The exercise
Rewrite the lines of all the items below, changing every "common name" to "vernacular name" and keeping everything else the same. Leave out the pictures.
****
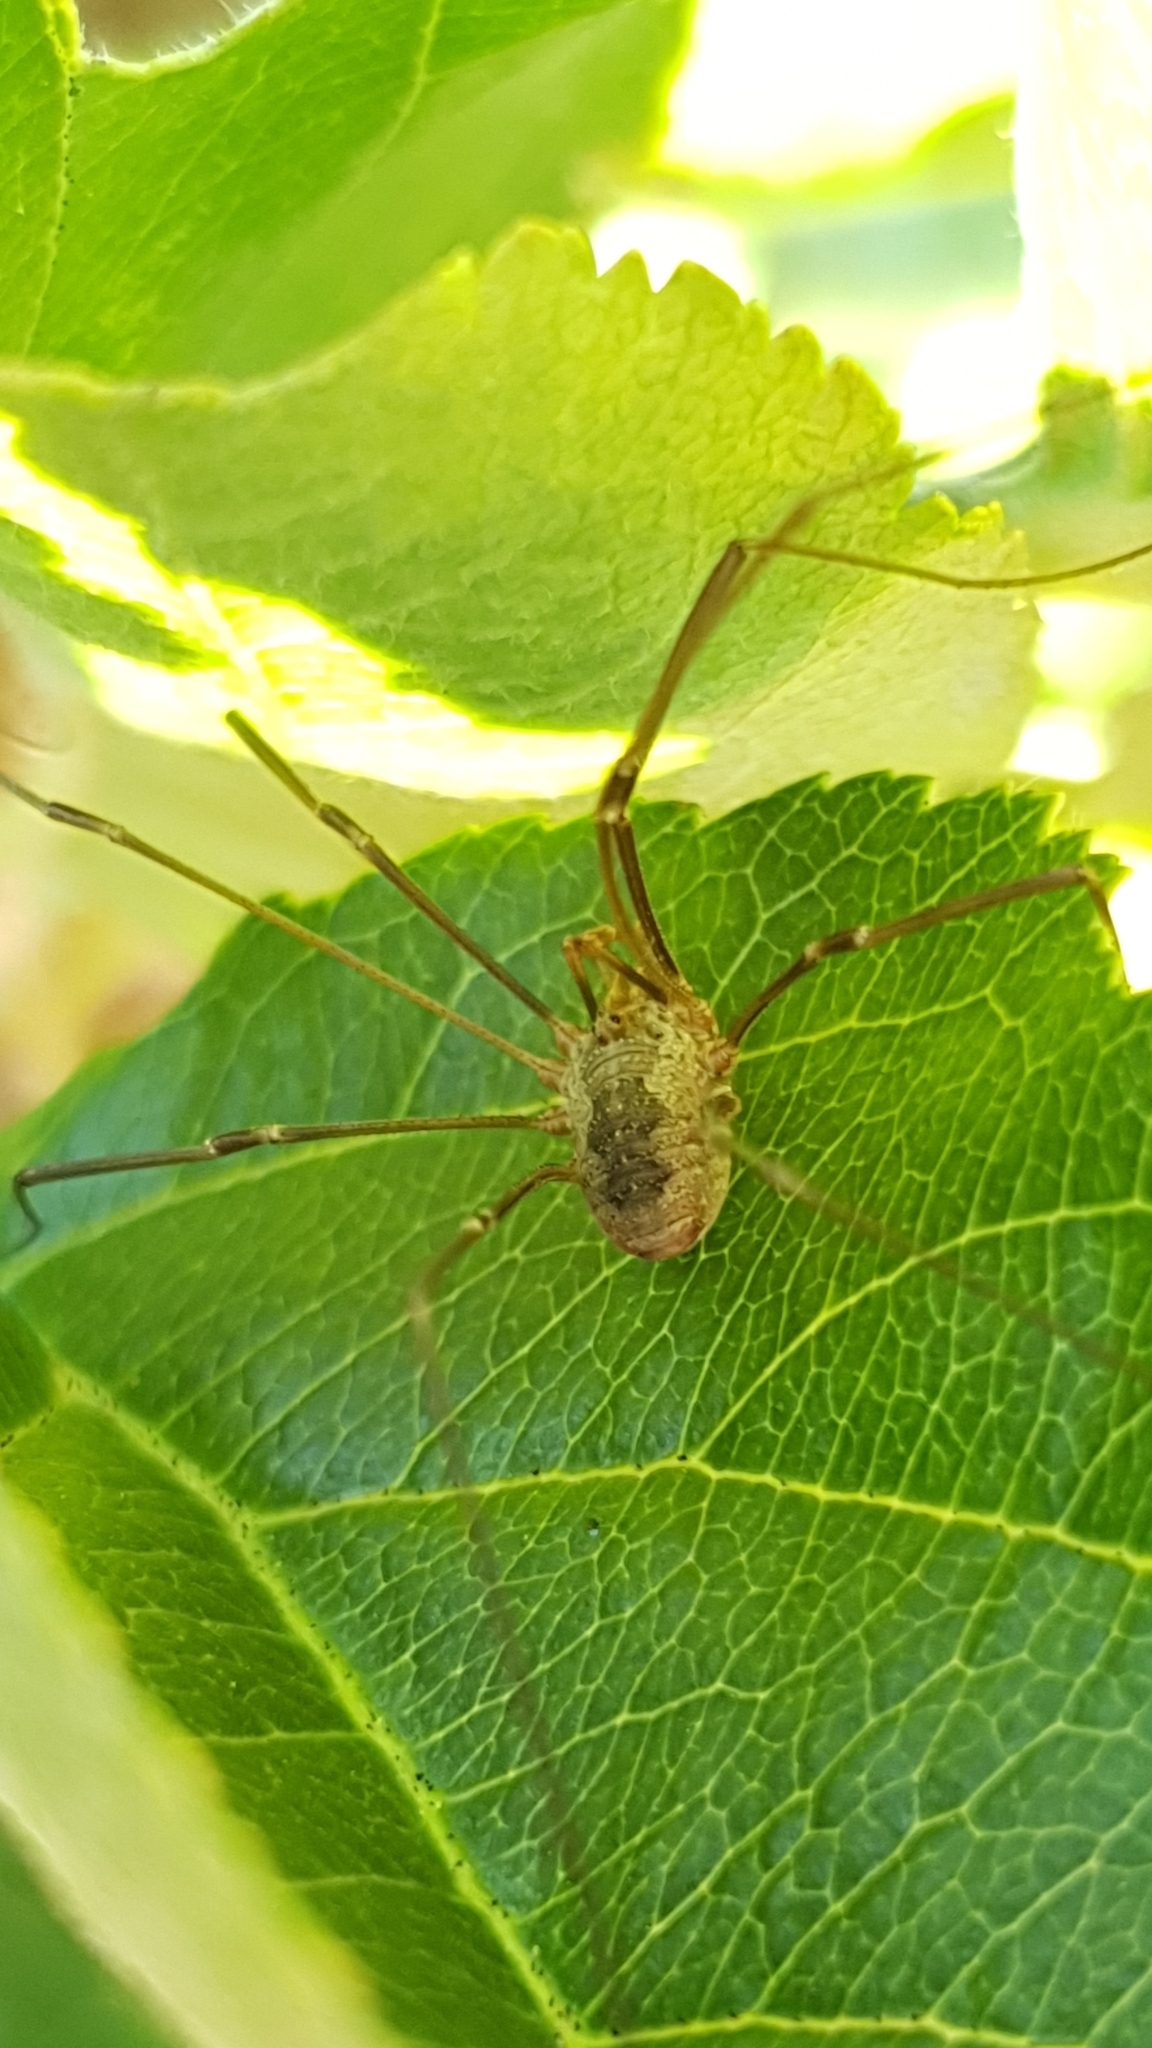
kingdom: Animalia
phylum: Arthropoda
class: Arachnida
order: Opiliones
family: Phalangiidae
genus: Phalangium
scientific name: Phalangium opilio
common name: Daddy longleg
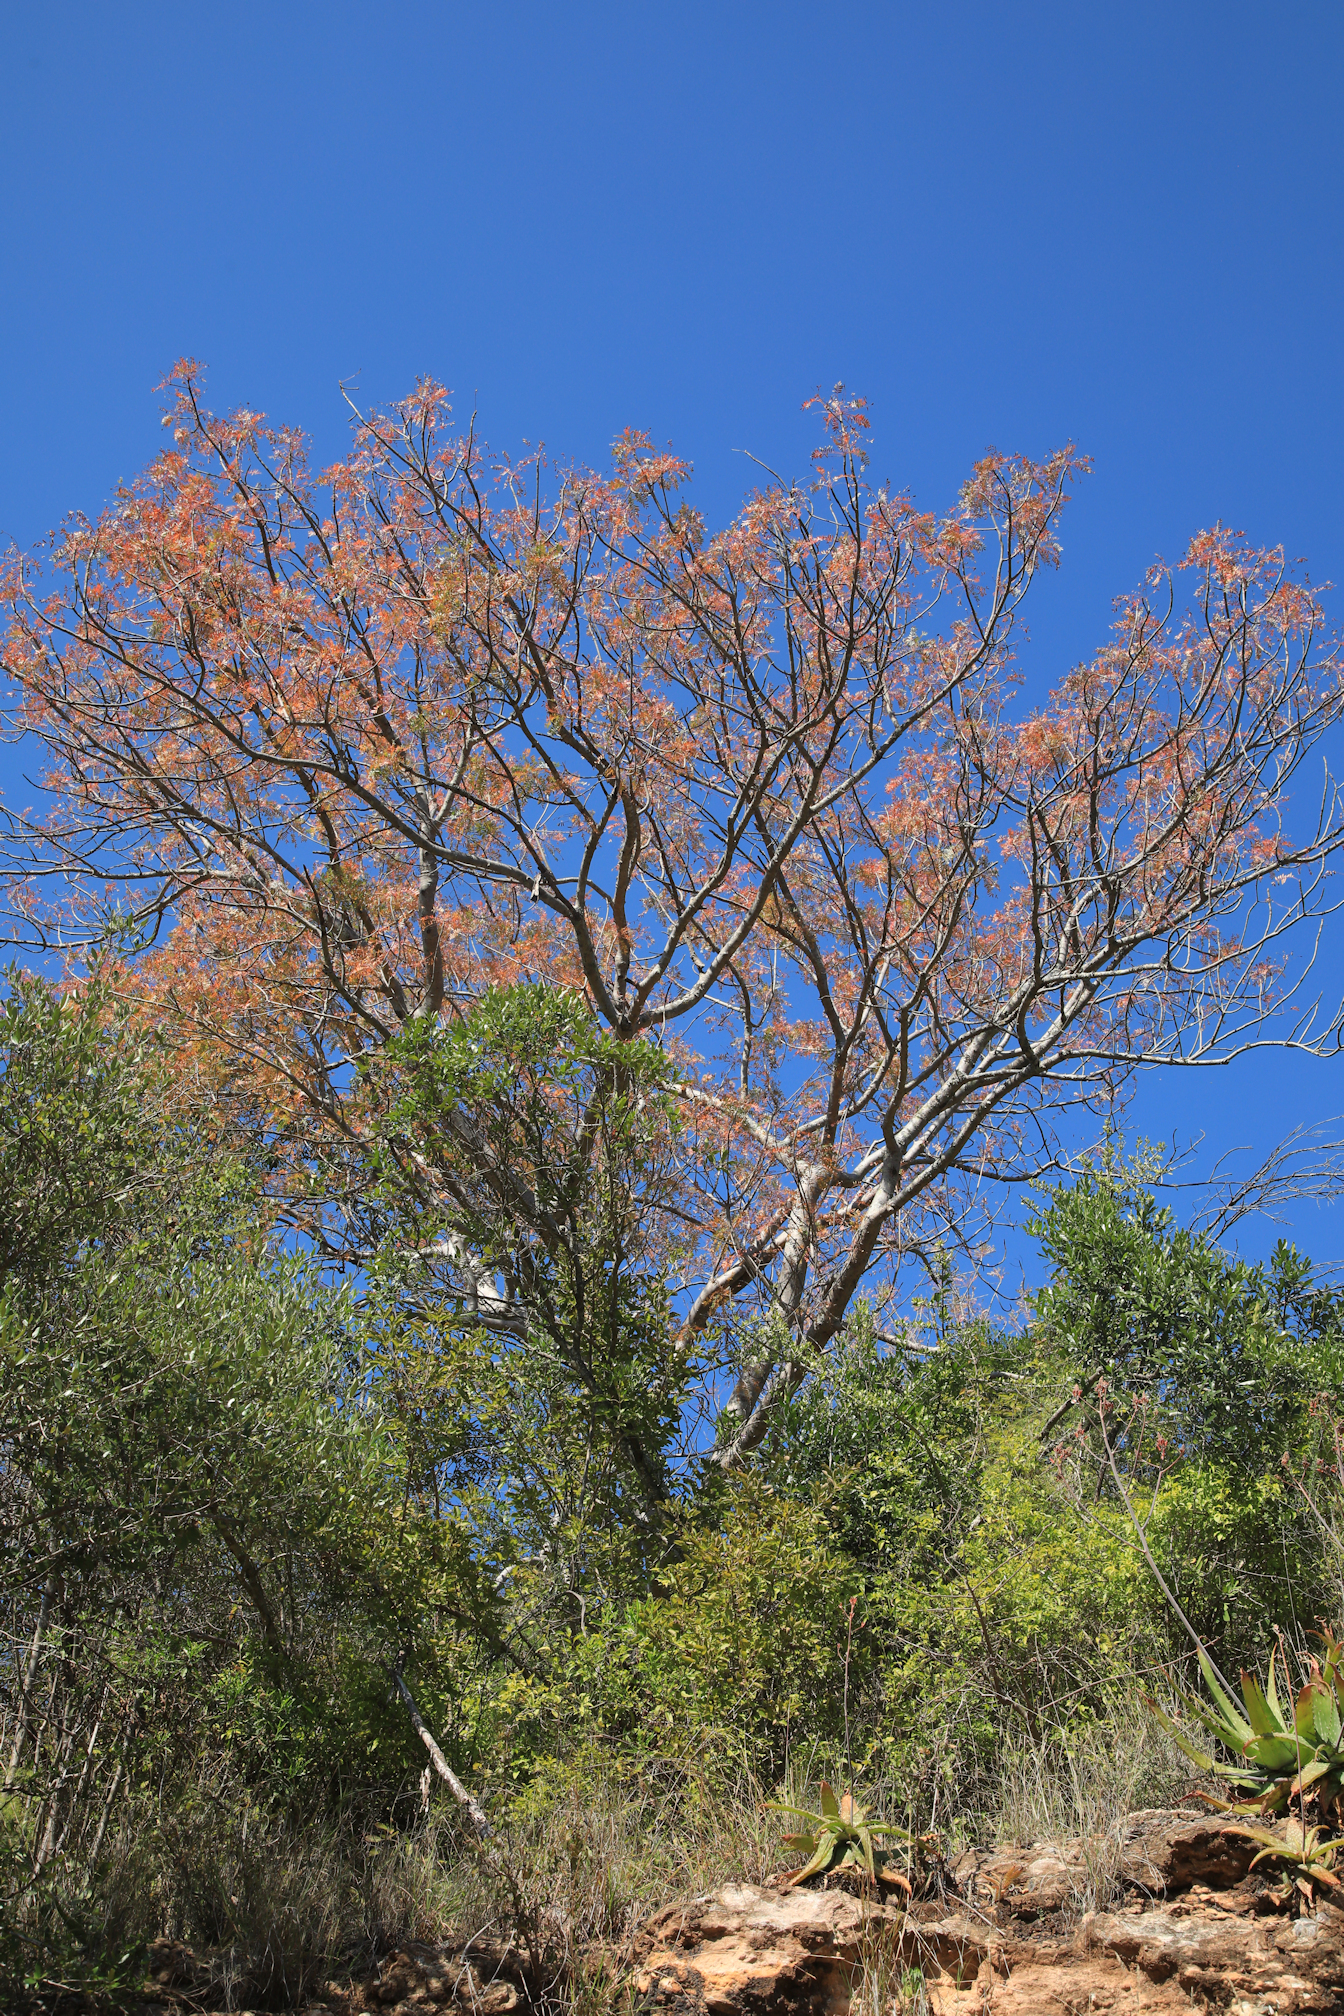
****
Answer for this exercise
kingdom: Animalia
phylum: Arthropoda
class: Arachnida
order: Opiliones
family: Phalangiidae
genus: Phalangium
scientific name: Phalangium opilio
vernacular name: Daddy longleg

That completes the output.